Summary
Join a team at the forefront of ML infrastructure and generative AI, where data and model workflows come together to enable the next generation of intelligent experiences on Apple products and services. We build robust systems that connect scalable data pipelines with advanced ML workflows, accelerating the development of real-world AI applications. Our work spans the full ML lifecycle, from experimentation to deployment, and you’ll play a key role in shaping how AI models are built, optimized, and scaled. We develop a platform for ML data and features that powers advanced GenAI applications. This includes embeddings (generation, evaluation, ANN search, multimodal support), AI Ops, efficient inference, and a modern feature platform designed to streamline experimentation and drive innovation. We’re looking for engineers and researchers passionate about generative models, data-centric ML, and intelligent systems across diverse real-world use cases.
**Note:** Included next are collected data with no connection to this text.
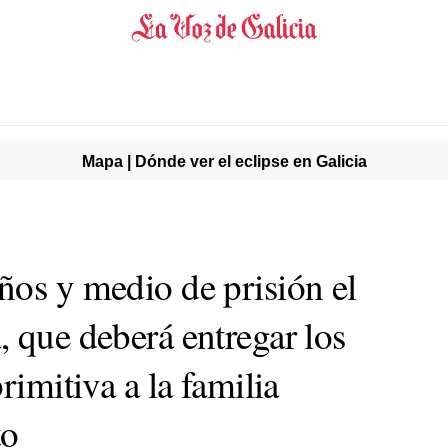
Mapa | Dónde ver el eclipse en Galicia
ños y medio de prisión el
 que deberá entregar los
rimitiva a la familia
to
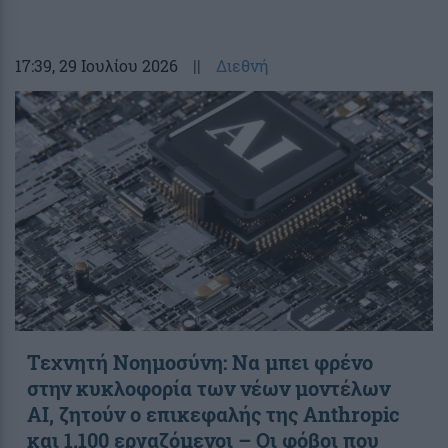
17:39
, 29 Ιουλίου 2026
||
Διεθνή
Τεχνητή Νοημοσύνη: Να μπει φρένο
στην κυκλοφορία των νέων μοντέλων
AI, ζητούν ο επικεφαλής της Anthropic
και 1.100 εργαζόμενοι – Οι φόβοι που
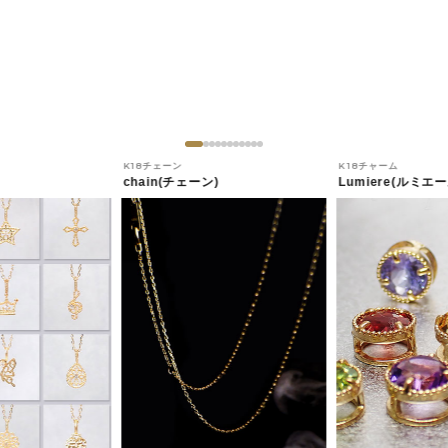
K18チェーン
K18チャーム
chain(チェーン)
Lumiere(ルミエー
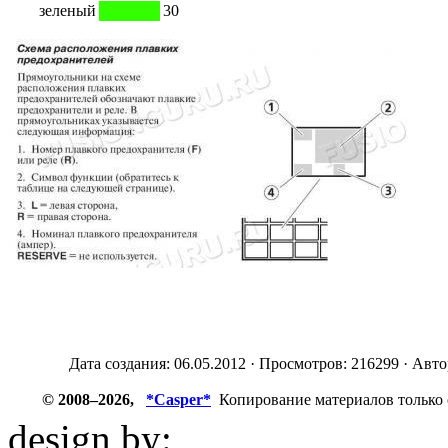
зеленый
30
Дата создания: 06.05.2012 · Просмотров: 216299 · Авт
© 2008–2026,
*Casper*
Копирование материалов только 
design by:
ZZL.spb.ru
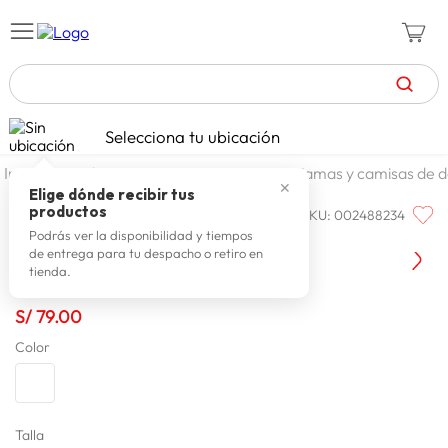
TÉRMINOS MÁS BUSCADOS
Selecciona tu ubicación
zapatillas mujer
1
.
moda y accesorios
mujer
pijamas y camisas de 
✕
celulares
2
.
Elige dónde recibir tus
productos
SKU
:
002488234
CAFFARENA
zapatillas hombre
3
.
Caffarena Pijama 31005
Podrás ver la disponibilidad y tiempos
de entrega para tu despacho o retiro en
moda
4
.
tienda.
zapatillas
5
.
S/
79
.
00
tv
6
.
Color
laptop
7
.
terrex
8
.
spiderman
Talla
9
.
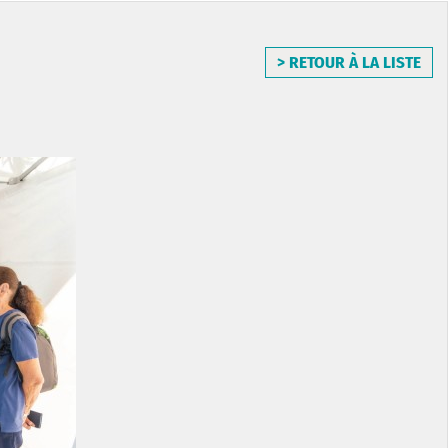
> RETOUR À LA LISTE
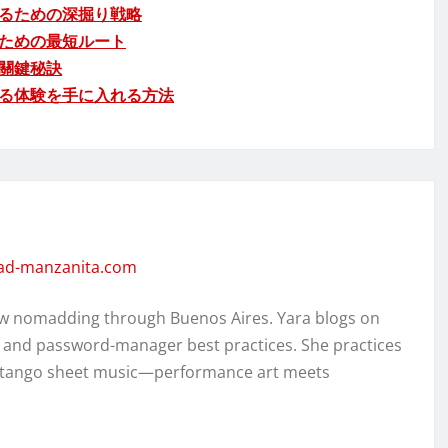
るための深掘り戦略
ための最短ルート
關鍵秘訣
る体験を手に入れる方法
dad-manzanita.com
w nomadding through Buenos Aires. Yara blogs on
, and password-manager best practices. She practices
ed tango sheet music—performance art meets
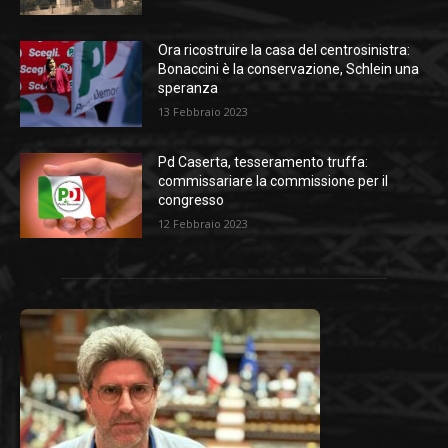
Ora ricostruire la casa del centrosinistra:
Bonaccini è la conservazione, Schlein una
speranza
13 Febbraio 2023
Pd Caserta, tesseramento truffa:
commissariare la commissione per il
congresso
12 Febbraio 2023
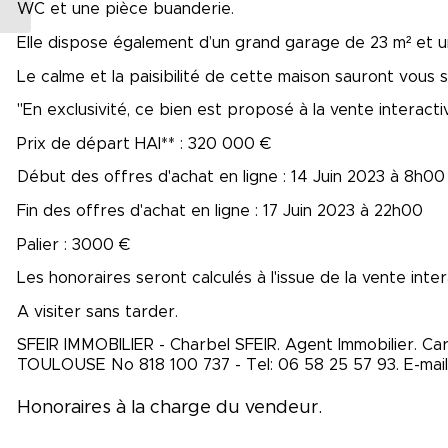
WC et une pièce buanderie.
Elle dispose également d’un grand garage de 23 m² et u
Le calme et la paisibilité de cette maison sauront vous s
"En exclusivité, ce bien est proposé à la vente interactiv
Prix de départ HAI** : 320 000 €
Début des offres d'achat en ligne : 14 Juin 2023 à 8h00
Fin des offres d'achat en ligne : 17 Juin 2023 à 22h00
Palier : 3000 €
Les honoraires seront calculés à l'issue de la vente intera
A visiter sans tarder.
SFEIR IMMOBILIER - Charbel SFEIR. Agent Immobilier. Ca
TOULOUSE No 818 100 737 - Tel: 06 58 25 57 93. E-mail
Honoraires à la charge du vendeur.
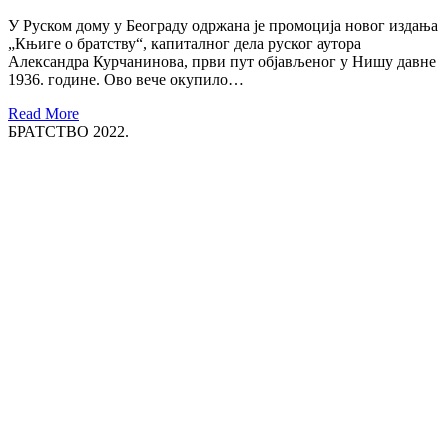
У Руском дому у Београду одржана је промоција новог издања
„Књиге о братству“, капиталног дела руског аутора
Александра Курчанинова, први пут објављеног у Нишу давне
1936. године. Ово вече окупило…
Read More
БРАТСТВО 2022.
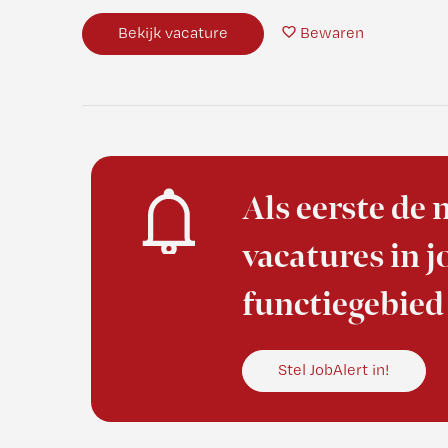
Bekijk vacature
Bewaren
Als eerste de
vacatures in 
functiegebied
Stel JobAlert in!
With the autonomy to experiment, the scale to make an impact, and the support to take ideas from prototype to production, you’ll work alongside a world-class team to build intelligent, flexible systems that make ML development faster, more reliable, and more creative.
Description
The Apple Cloud AI Platform team enables Apple's next generation of intelligent products by giving Apple's ML engineers and researchers the data systems and large-scale compute they need to build and ship models at Apple's bar for quality and privacy.
Minimum Qualifications
Strong foundation in machine learning, with hands-on experience across the end-to-end ML workflow - including data preparation, pipeline development, experimentation, evaluation, and deployment
Expertise in building and running large scale distributed systems
Familiarity with modern generative techniques (e.g. transformers, diffusion, retrieval-augmented generation)
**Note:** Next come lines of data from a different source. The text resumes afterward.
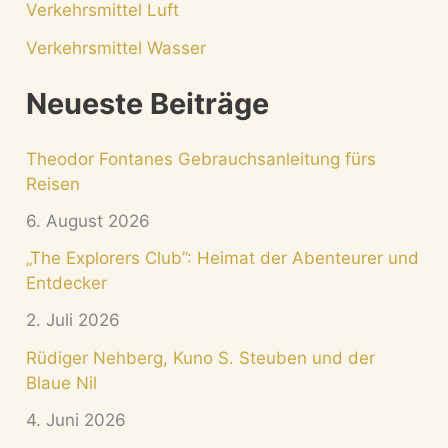
Verkehrsmittel Luft
Verkehrsmittel Wasser
Neueste Beiträge
Theodor Fontanes Gebrauchsanleitung fürs
Reisen
6. August 2026
„The Explorers Club”: Heimat der Abenteurer und
Entdecker
2. Juli 2026
Rüdiger Nehberg, Kuno S. Steuben und der
Blaue Nil
4. Juni 2026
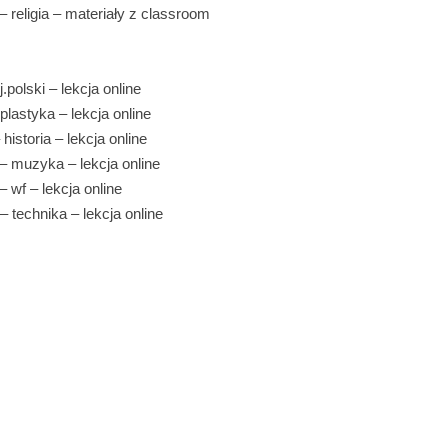
– religia – materiały z classroom
j.polski – lekcja online
 plastyka – lekcja online
 historia – lekcja online
 – muzyka – lekcja online
– wf – lekcja online
– technika – lekcja online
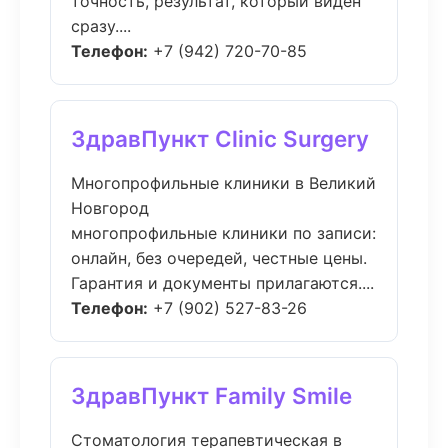
точность, результат, который виден
сразу....
Телефон:
+7 (942) 720-70-85
ЗдравПункт Clinic Surgery
Многопрофильные клиники в Великий
Новгород
многопрофильные клиники по записи:
онлайн, без очередей, честные цены.
Гарантия и документы прилагаются....
Телефон:
+7 (902) 527-83-26
ЗдравПункт Family Smile
Стоматология терапевтическая в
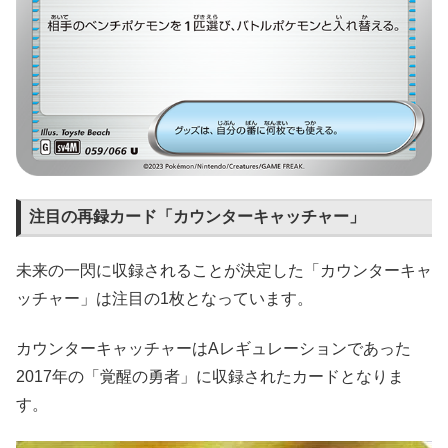
注目の再録カード「カウンターキャッチャー」
未来の一閃に収録されることが決定した「カウンターキャ
ッチャー」は注目の1枚となっています。
カウンターキャッチャーはAレギュレーションであった
2017年の「覚醒の勇者」に収録されたカードとなりま
す。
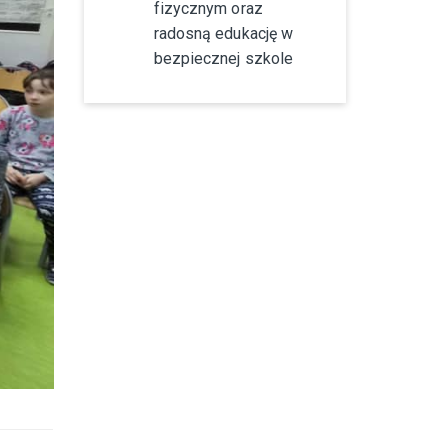
fizycznym oraz
radosną edukację w
bezpiecznej szkole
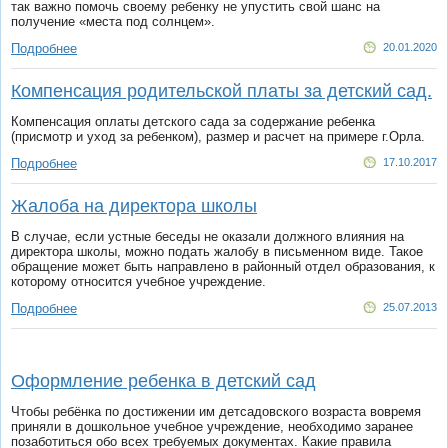
так важно помочь своему ребенку не упустить свой шанс на
получение «места под солнцем».
Подробнее
20.01.2020
Компенсация родительской платы за детский сад.
Компенсация оплаты детского сада за содержание ребенка
(присмотр и уход за ребенком), размер и расчет на примере г.Орла.
Подробнее
17.10.2017
Жалоба на директора школы
В случае, если устные беседы не оказали должного влияния на
директора школы, можно подать жалобу в письменном виде. Такое
обращение может быть направлено в районный отдел образования, к
которому относится учебное учреждение.
Подробнее
25.07.2013
Оформление ребенка в детский сад
Чтобы ребёнка по достижении им детсадовского возраста вовремя
приняли в дошкольное учебное учреждение, необходимо заранее
позаботиться обо всех требуемых документах. Какие правила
Proven experience building and delivering data and machine learning infrastructure in real-world production environments
Familiarity with fine-tuning workflows, model optimization, and preparing models for scalable inference
Familiarity with generative AI and its applications in accelerating and enhancing machine learning workflows
Experience configuring, deploying and troubleshooting large scale production environments
Experience in designing, building, and maintaining scalable, highly available systems that prioritize ease of use
Extensive programming experience in Java, Python or Go
Strong collaboration and communication (verbal and written) skills
Comfortable navigating ambiguity and evolving technical landscapes, especially in fast-moving areas
B.S., M.S., or Ph.D. in Computer Science, Computer Engineering, or equivalent practical experience
Preferred Qualifications
Experience in any of the below is preferred:
Proficiency with one or more modern ML frameworks (PyTorch, JAX, or TensorFlow), particularly the data loading and dataset access layer
Columnar and lakehouse formats: Parquet, Iceberg, Delta, or Lance
Distributed data loading frameworks for ML: Ray Data, NVIDIA DALI, WebDataset, or Mosaic StreamingDataset
Performance engineering for I/O-bound workloads — Arrow, zero-copy, memory mapping, async I/O
High-throughput object storage access patterns at GPU scale
Data lineage and governance systems (DataHub, OpenLineage, Unity Catalog, or equivalent)
Contributions to or operational experience with Spark, Daft, Polars, or DuckDB internals
Containerization and orchestration technologies (Docker, Kubernetes)